» Selected excerpt:
##############################

Personal information
- Full name: Héctor Ignacio Santos
- Date of birth: 29 October 1944
- Place of birth: Montevideo, Uruguay
- Date of death: 7 May 2019 (aged 74)
- Place of death: Montevideo, Uruguay
- Position: Goalkeeper

Senior career*
- Years: Team / Apps / (Gls)
- 1963–1964: Canillitas
- 1965–1966: Defensor
- 1967: Peñarol
- 1967–1968: Aurora FC
- 1969–1970: Bella Vista
- 1971–1973: Nacional / 8 / (0)
- 1974: Bella Vista
- 1974: Alianza Lima
- 1975–1976: Liverpool Montevideo
- 1977: Barcelona SC
- 1978: Fénix
- 1979–1980: Green Cross-Temuco / 53 / (0)
- 1981: Cerro

International career
- 1970–1976: Uruguay / 14 / (0)

= Héctor Santos (footballer) =

Uruguayan footballer (1944–2019)

Héctor Ignacio Santos (29 October 1944 – 7 May 2019 ) was an Uruguayan footballer who played as a goalkeeper. He was backup goalkeeper for Uruguay at the 1970 and 1974 FIFA World Cups.

##############################

» Information provided:
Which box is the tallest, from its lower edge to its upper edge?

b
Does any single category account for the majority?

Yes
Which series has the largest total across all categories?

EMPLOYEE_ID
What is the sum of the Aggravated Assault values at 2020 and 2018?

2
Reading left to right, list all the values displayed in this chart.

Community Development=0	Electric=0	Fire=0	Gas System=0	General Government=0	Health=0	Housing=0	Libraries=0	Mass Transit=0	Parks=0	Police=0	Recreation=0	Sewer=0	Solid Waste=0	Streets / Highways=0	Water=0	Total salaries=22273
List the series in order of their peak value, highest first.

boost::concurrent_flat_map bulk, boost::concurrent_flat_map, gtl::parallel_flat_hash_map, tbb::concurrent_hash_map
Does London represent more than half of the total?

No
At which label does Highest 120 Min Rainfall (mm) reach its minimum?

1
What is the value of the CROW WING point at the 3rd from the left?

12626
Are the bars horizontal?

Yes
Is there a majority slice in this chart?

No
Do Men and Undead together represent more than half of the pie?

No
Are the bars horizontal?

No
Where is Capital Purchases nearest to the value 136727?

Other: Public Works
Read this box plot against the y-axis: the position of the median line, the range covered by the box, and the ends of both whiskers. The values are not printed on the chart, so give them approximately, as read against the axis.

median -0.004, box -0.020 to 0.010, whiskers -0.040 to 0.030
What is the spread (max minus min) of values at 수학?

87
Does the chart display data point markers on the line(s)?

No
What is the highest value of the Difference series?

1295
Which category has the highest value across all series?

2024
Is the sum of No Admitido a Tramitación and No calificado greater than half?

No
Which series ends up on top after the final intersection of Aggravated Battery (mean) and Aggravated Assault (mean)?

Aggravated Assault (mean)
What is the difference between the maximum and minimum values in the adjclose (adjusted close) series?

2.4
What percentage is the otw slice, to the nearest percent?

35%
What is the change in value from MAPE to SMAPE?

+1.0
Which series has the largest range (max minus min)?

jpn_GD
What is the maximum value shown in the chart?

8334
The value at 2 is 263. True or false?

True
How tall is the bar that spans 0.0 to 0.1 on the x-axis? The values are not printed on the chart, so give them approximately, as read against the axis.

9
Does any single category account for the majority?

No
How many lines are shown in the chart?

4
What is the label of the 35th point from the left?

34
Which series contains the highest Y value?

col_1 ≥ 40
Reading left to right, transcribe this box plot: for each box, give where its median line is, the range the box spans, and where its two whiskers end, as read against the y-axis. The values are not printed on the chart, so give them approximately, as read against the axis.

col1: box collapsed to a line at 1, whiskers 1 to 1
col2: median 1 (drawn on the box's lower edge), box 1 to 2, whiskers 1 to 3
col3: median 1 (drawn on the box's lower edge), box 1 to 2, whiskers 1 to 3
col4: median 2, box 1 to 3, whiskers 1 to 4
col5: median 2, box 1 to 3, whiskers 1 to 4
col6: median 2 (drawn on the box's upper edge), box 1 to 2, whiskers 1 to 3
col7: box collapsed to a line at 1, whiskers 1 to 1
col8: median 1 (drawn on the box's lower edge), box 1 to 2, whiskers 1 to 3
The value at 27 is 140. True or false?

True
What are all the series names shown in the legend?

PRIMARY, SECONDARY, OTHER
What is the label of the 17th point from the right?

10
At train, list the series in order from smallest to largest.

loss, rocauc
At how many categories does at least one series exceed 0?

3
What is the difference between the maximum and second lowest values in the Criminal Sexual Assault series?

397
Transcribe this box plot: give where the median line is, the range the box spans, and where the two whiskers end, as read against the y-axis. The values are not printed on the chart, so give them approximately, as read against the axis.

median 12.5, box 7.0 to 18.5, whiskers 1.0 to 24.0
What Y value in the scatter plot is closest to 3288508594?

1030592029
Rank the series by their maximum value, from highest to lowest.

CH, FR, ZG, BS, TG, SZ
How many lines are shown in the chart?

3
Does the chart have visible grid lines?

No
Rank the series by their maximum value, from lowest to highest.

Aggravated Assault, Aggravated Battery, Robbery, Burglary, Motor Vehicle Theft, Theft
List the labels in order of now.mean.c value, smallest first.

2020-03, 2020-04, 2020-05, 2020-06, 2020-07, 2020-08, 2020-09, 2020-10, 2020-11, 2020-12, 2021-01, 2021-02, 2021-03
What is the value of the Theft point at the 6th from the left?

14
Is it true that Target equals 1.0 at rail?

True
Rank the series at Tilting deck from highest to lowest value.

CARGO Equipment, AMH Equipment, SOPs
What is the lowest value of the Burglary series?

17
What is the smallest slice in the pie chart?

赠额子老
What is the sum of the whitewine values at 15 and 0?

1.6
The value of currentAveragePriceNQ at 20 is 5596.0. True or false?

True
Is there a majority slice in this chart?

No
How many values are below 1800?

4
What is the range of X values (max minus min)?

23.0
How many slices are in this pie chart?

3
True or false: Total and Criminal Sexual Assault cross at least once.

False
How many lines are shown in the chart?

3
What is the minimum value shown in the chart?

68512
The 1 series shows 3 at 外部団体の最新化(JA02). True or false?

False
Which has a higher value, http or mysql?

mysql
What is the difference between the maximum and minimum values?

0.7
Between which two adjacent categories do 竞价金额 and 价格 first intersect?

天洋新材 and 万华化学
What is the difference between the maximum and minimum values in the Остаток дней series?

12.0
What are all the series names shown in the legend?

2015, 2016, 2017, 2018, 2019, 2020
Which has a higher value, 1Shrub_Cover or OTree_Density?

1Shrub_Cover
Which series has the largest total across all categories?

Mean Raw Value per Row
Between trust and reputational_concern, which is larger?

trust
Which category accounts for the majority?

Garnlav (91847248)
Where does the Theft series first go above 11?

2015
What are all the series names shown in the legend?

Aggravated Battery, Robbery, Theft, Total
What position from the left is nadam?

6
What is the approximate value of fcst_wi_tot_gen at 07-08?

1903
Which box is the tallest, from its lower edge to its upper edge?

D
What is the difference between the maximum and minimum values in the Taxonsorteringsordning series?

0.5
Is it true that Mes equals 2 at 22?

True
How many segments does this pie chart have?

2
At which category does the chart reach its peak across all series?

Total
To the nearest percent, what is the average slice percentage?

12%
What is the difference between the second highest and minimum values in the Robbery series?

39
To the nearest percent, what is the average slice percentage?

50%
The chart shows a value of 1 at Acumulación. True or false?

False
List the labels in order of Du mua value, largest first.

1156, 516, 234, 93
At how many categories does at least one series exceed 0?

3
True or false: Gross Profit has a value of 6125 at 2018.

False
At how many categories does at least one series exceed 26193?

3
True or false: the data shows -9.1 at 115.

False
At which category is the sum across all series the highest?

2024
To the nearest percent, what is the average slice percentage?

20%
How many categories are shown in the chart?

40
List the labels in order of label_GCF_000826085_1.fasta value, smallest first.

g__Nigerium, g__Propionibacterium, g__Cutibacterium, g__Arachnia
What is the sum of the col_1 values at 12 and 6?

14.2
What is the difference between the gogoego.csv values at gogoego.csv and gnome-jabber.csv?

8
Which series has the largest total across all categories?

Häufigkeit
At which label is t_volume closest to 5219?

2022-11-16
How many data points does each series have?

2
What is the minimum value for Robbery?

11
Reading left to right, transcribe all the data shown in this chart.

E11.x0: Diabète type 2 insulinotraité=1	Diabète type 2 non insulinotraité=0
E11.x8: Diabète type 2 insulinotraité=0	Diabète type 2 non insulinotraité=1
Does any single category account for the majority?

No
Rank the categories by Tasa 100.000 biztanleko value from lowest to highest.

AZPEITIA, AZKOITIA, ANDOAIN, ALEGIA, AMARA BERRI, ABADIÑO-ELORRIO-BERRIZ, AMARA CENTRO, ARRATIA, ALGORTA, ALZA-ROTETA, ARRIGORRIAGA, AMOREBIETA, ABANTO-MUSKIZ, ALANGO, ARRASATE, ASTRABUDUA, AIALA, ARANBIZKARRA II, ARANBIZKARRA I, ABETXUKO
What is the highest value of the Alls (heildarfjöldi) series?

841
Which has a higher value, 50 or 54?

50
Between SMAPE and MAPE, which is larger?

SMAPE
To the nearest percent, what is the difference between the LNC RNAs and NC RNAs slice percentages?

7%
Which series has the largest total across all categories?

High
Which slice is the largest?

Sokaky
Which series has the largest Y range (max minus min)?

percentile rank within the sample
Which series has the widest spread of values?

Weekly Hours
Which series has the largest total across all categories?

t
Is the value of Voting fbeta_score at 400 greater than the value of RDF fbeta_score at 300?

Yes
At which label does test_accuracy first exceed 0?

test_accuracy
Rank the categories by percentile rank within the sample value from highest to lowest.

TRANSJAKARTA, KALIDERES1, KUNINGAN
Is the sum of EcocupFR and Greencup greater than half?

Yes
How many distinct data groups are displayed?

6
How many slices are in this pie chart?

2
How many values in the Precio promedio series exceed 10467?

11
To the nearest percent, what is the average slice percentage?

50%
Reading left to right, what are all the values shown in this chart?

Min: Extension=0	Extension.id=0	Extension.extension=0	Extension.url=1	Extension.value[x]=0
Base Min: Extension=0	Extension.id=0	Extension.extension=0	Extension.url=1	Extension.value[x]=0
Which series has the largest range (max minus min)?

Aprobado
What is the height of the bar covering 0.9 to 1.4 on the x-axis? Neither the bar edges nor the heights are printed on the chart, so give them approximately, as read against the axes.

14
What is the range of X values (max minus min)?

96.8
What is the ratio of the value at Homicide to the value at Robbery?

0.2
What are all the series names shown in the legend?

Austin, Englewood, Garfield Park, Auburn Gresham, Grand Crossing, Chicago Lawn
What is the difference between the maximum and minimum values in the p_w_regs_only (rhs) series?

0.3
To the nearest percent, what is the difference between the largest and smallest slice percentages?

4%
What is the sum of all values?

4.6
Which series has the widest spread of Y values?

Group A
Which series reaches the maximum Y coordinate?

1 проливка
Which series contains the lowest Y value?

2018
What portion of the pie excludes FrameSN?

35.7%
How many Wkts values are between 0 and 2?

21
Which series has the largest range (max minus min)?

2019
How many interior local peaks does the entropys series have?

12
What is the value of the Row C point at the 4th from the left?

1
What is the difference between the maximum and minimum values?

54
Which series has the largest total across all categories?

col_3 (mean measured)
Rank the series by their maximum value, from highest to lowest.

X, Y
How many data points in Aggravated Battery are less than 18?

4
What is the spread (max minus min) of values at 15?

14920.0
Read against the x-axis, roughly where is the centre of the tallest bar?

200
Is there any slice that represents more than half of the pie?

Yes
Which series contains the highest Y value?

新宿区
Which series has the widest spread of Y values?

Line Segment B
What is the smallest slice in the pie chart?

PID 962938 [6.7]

##############################

» Work to complete: Please write out the stretch of the Héctor Santos profile from "Senior career*" through "Cross-Temuco / 53 / (0)", swapping "Bella Vista" for "Danubio".

» Reply:
Senior career*
- Years: Team / Apps / (Gls)
- 1963–1964: Canillitas
- 1965–1966: Defensor
- 1967: Peñarol
- 1967–1968: Aurora FC
- 1969–1970: Danubio
- 1971–1973: Nacional / 8 / (0)
- 1974: Danubio
- 1974: Alianza Lima
- 1975–1976: Liverpool Montevideo
- 1977: Barcelona SC
- 1978: Fénix
- 1979–1980: Green Cross-Temuco / 53 / (0)